Rewrite the entries below, replacing every occurrence of "shown" with "displayed" and leaving all other text unchanged. Omit the pictures from your answer.

Data visualization images
»»

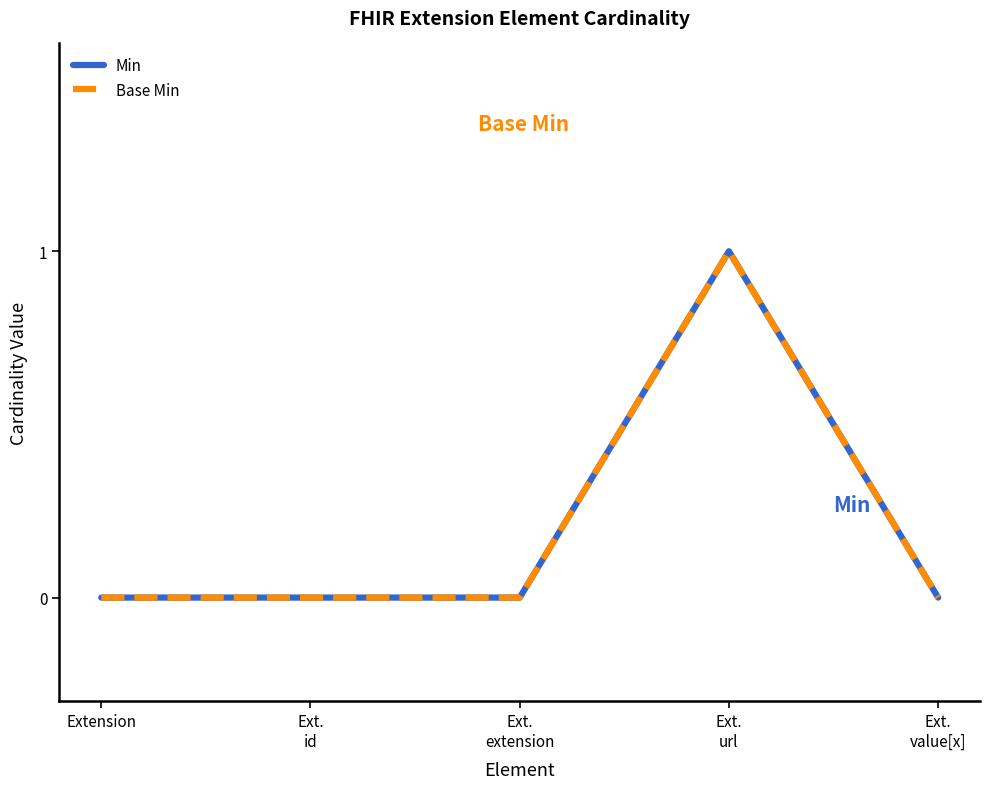

Reading right to left, transcribe all the data shown in this chart.

Min: 0	1	0	0	0
Base Min: 0	1	0	0	0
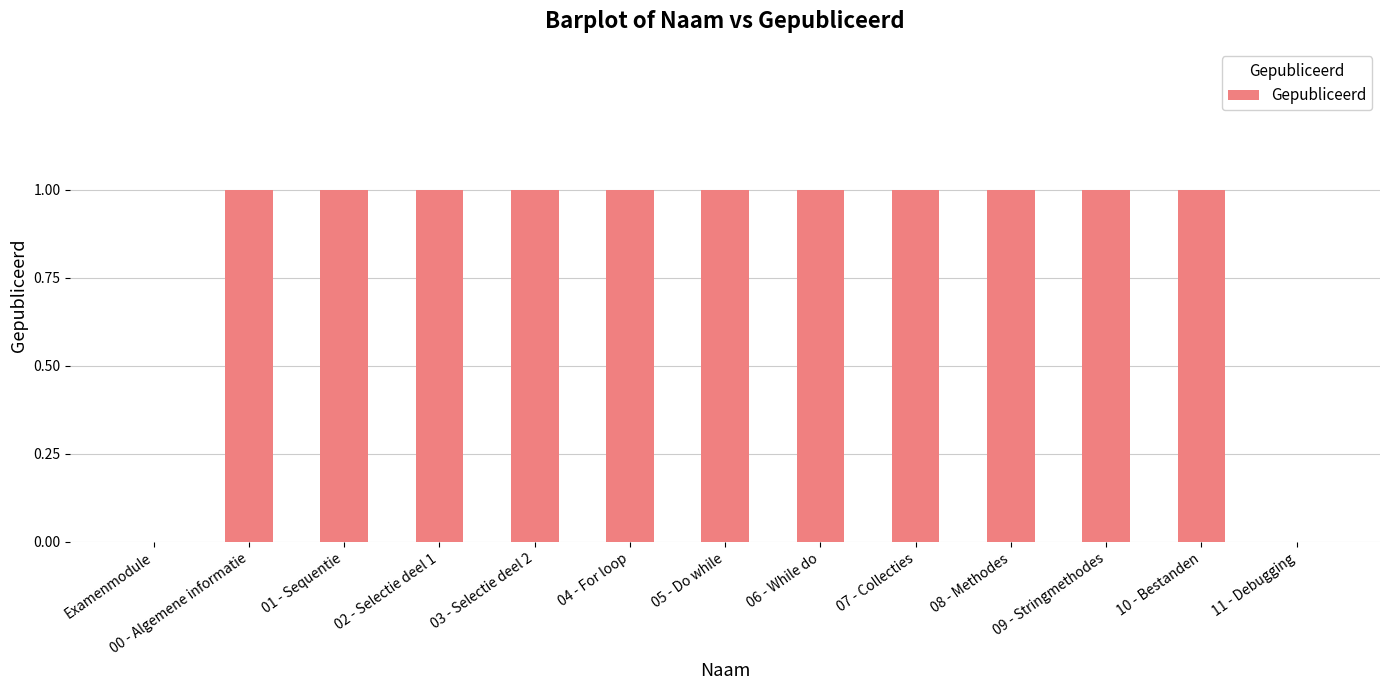

True or false: the data shows 0 at 02 - Selectie deel 1.

False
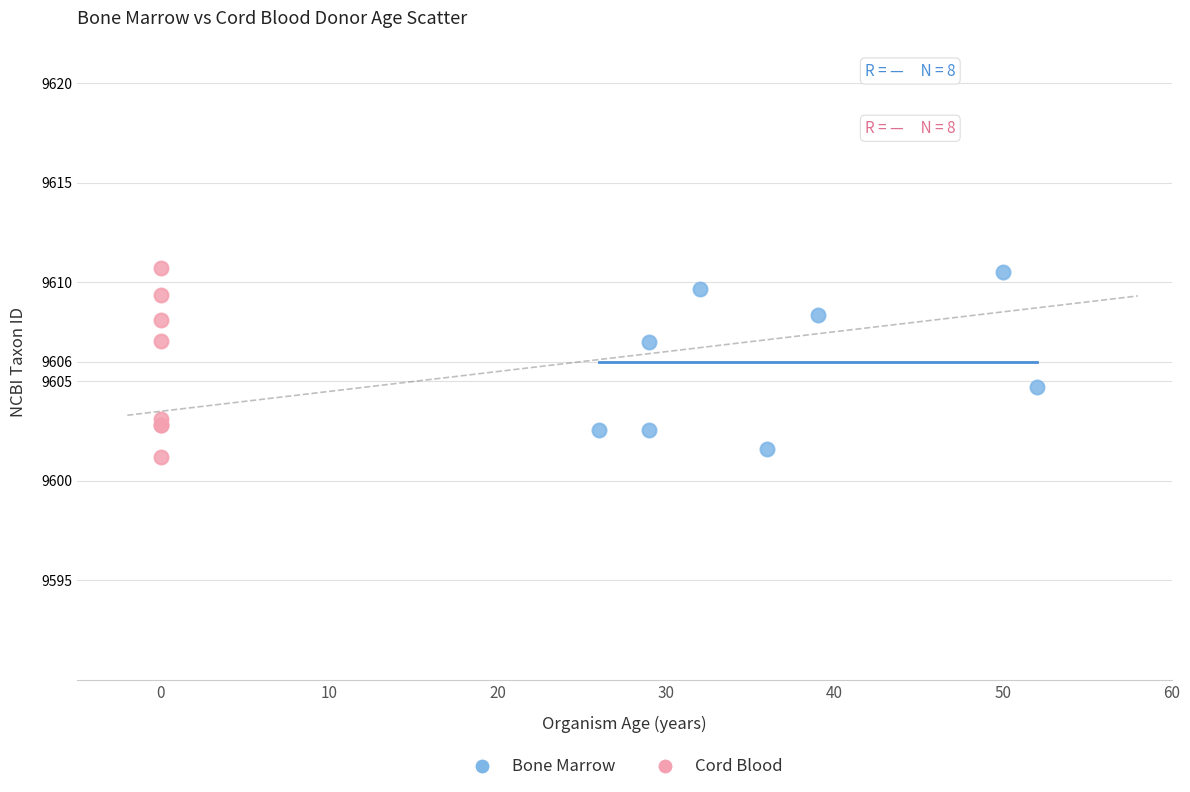

What are all the series names shown in the legend?

Bone Marrow, Cord Blood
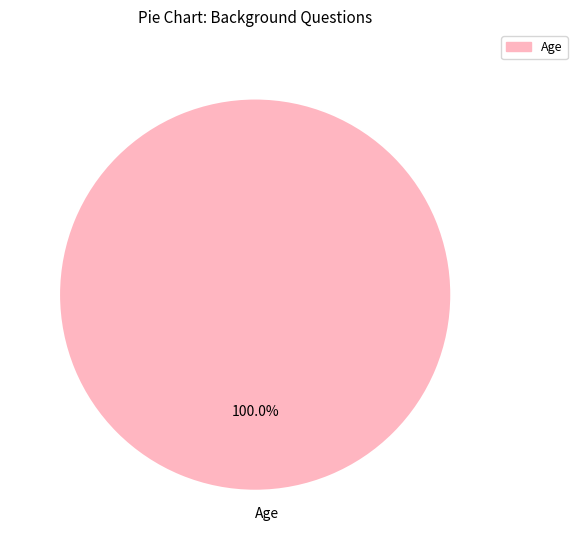

Rank the categories by value from highest to lowest.

Age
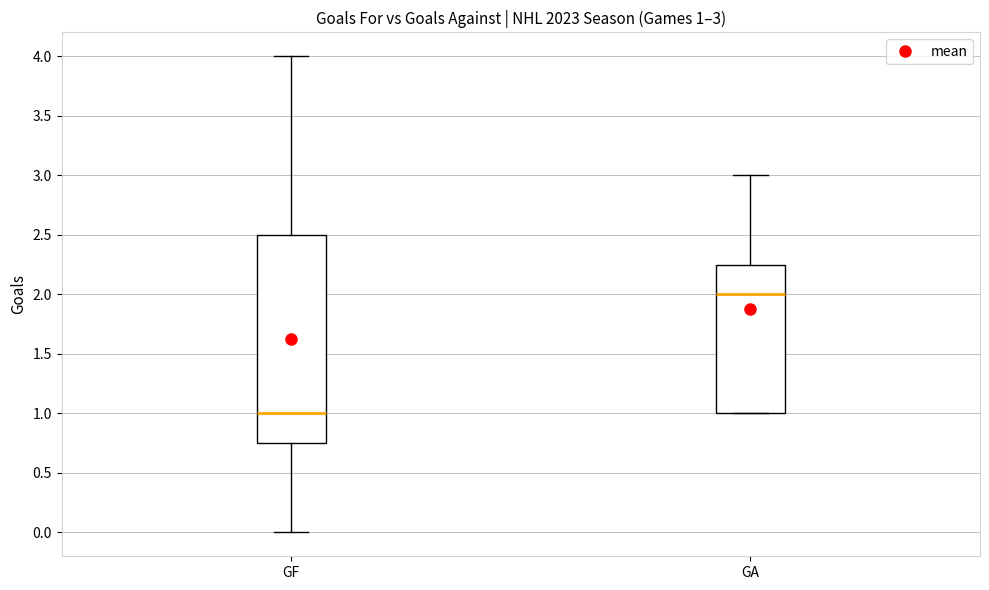

Which box's median line is the lowest?

GF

««

> [Solution to the problem]:
Reading right to left, transcribe all the data displayed in this chart.

Min: 0	1	0	0	0
Base Min: 0	1	0	0	0

True or false: the data shows 0 at 02 - Selectie deel 1.

False

What are all the series names displayed in the legend?

Bone Marrow, Cord Blood

Rank the categories by value from highest to lowest.

Age

Which box's median line is the lowest?

GF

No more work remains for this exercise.